‘Pray, my little girl, take care, and keep clear from weeds the row of grass I sowed in the round garden, on right hand about ten yards long, but don’t take up anything like grass. And if the two willows which I brought last year 1,000 miles from France are alive yet, give them some water; one is by the hole, and the other by Arthur’s garden—I made little mounds around them. You do not know, my little Bobbin, how much I long to have a walk with you at Bradfield. It is a sad thing I have no letter here; I shall have none till Clermont. I desire a particular account of my farm to be sent here.

‘I have been ill from heat and fatigue, and had a sore throat, but by care and an antiseptic diet I am now, thank God, quite well.

‘What do you think of the French at such a moment as this with a free press? yet in this capital of a great province there is not (publickly) one newspaper to be seen; at a coffee house, where twenty tables for company, not one. What blessed ignorance. The Paris m—— have done the whole, and are the only enlightened part of the K——.

‘Adieu, my dear B.

‘I am, yours affectionately,

‘A. Y.’

[In a note A. Y. writes:]

‘I found Madame la Comtesse de Guerchy a very pleasant, agreeable woman, and among other trifles which occurred at their house was an expedition into the kitchen to teach me to make an omelette, the operation attending which occasioned no little merriment both in the kitchen and parlour. I succeeded pretty well.’[[137]]

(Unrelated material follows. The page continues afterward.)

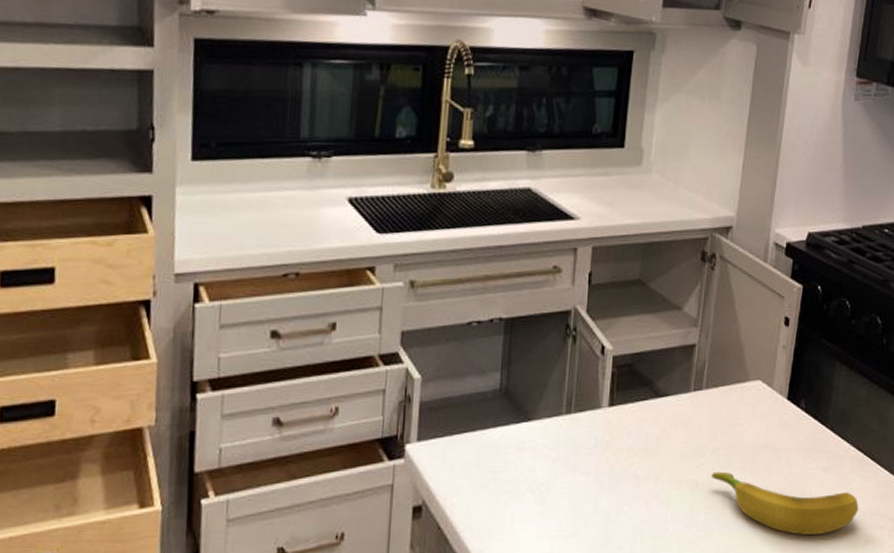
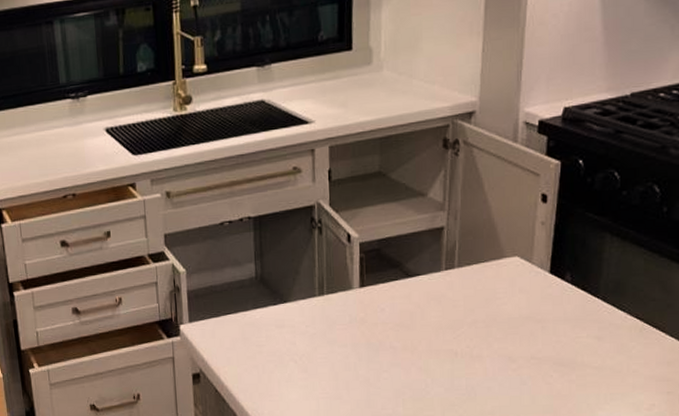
banana: present [711,471,859,536] -> none [470,342,641,400]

1790.—All this summer I was employed in preparing my [French] Travels for the press. In October I had a violent fever, which brought me to the brink of the grave. I made a minute of that illness in the following words: ‘From almost the bed of death, it pleased the Divine Goodness to raise me up, and I remember it was in perfect hardness of heart and free from all true or grateful feelings. I was in a state of blindness and insensibility, on which I reflect with horror and amazement.’[[138]]

I cannot speak of the ingratitude of my heart to God at this period but in the strongest terms, as it amounted to a degree of insensibility quite unaccountable. I fear that not one thought of God ever occurred to me at that time, and I doubt whether [it was so], while one evening I had resumed the habit of prayer, that is, of those formal prayers which an unconverted person may repeat without any real devotion; and yet during my delirium the physician afterwards told me that I one day broke forth into one of the most eloquent and sublime prayers he ever heard, to his utter astonishment.